**Work order:** Nothing but the records themselves, exactly as written and free of pictures, should appear in your response.

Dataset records
+--

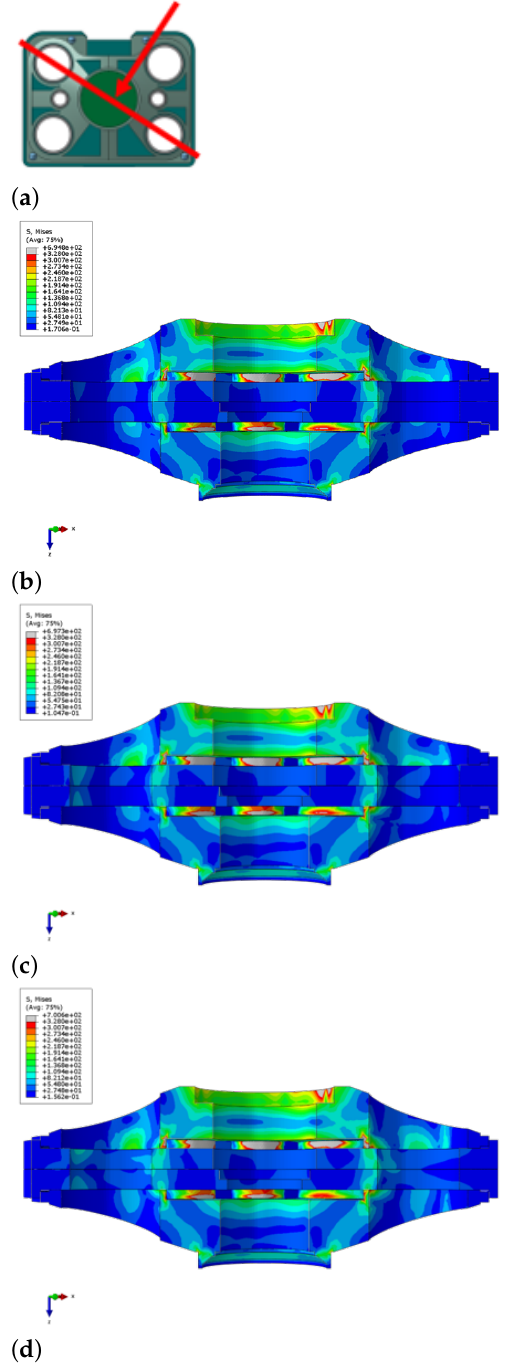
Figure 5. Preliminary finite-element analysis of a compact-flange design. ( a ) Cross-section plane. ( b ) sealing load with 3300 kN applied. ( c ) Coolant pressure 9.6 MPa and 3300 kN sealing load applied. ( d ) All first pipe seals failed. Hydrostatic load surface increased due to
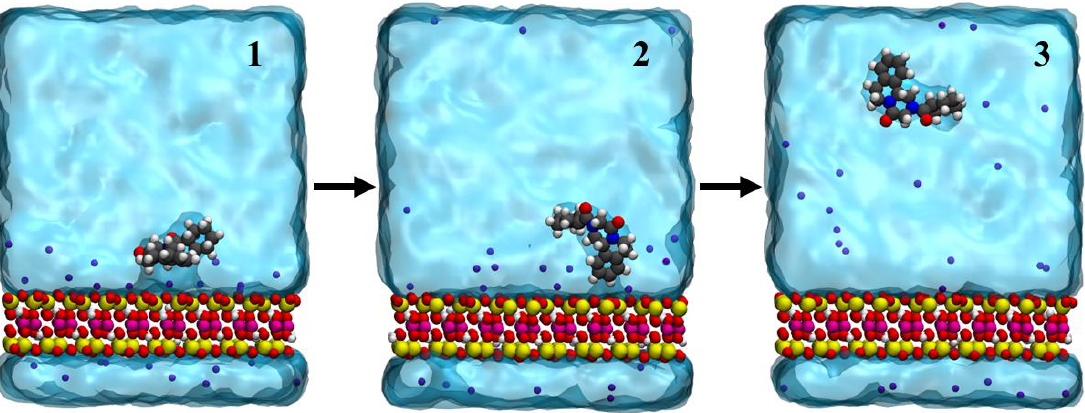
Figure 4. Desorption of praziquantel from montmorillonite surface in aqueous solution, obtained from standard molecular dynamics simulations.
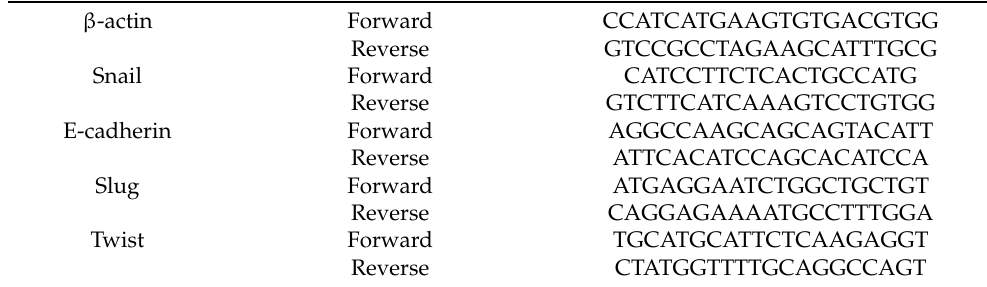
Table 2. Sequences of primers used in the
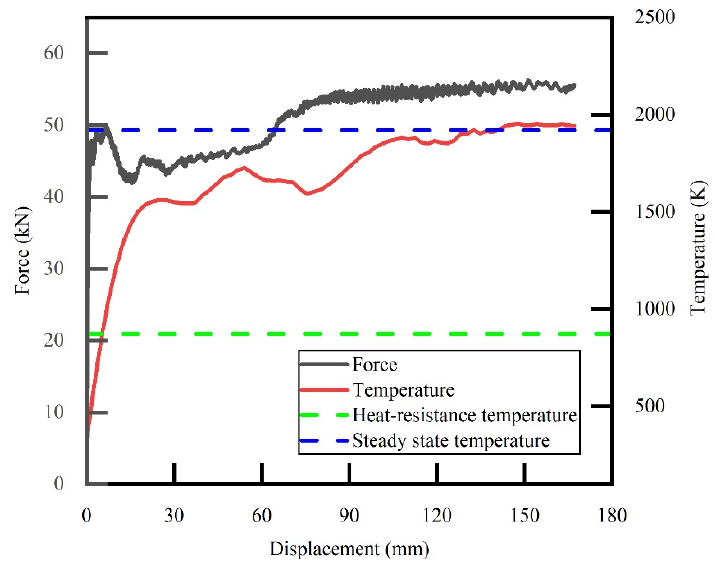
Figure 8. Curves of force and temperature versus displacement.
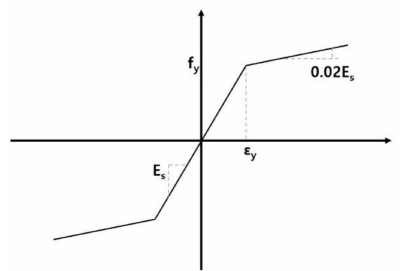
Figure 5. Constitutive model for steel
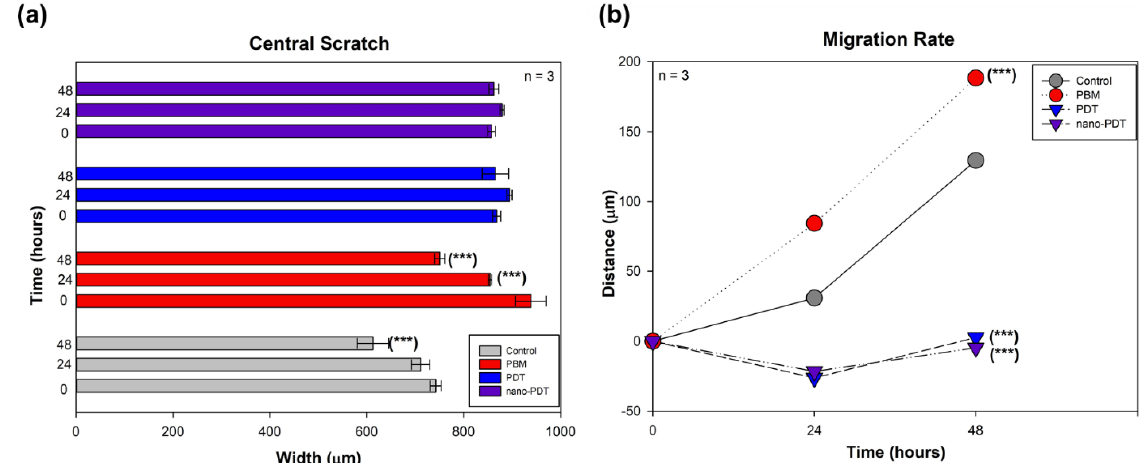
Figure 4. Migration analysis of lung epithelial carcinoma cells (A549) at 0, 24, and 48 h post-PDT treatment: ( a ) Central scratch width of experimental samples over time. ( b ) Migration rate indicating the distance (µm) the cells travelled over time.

+--

**Finished exercise:**
Figure 5. Preliminary finite-element analysis of a compact-flange design. ( a ) Cross-section plane. ( b ) sealing load with 3300 kN applied. ( c ) Coolant pressure 9.6 MPa and 3300 kN sealing load applied. ( d ) All first pipe seals failed. Hydrostatic load surface increased due to
Figure 4. Desorption of praziquantel from montmorillonite surface in aqueous solution, obtained from standard molecular dynamics simulations.
Table 2. Sequences of primers used in the
Figure 8. Curves of force and temperature versus displacement.
Figure 5. Constitutive model for steel
Figure 4. Migration analysis of lung epithelial carcinoma cells (A549) at 0, 24, and 48 h post-PDT treatment: ( a ) Central scratch width of experimental samples over time. ( b ) Migration rate indicating the distance (µm) the cells travelled over time.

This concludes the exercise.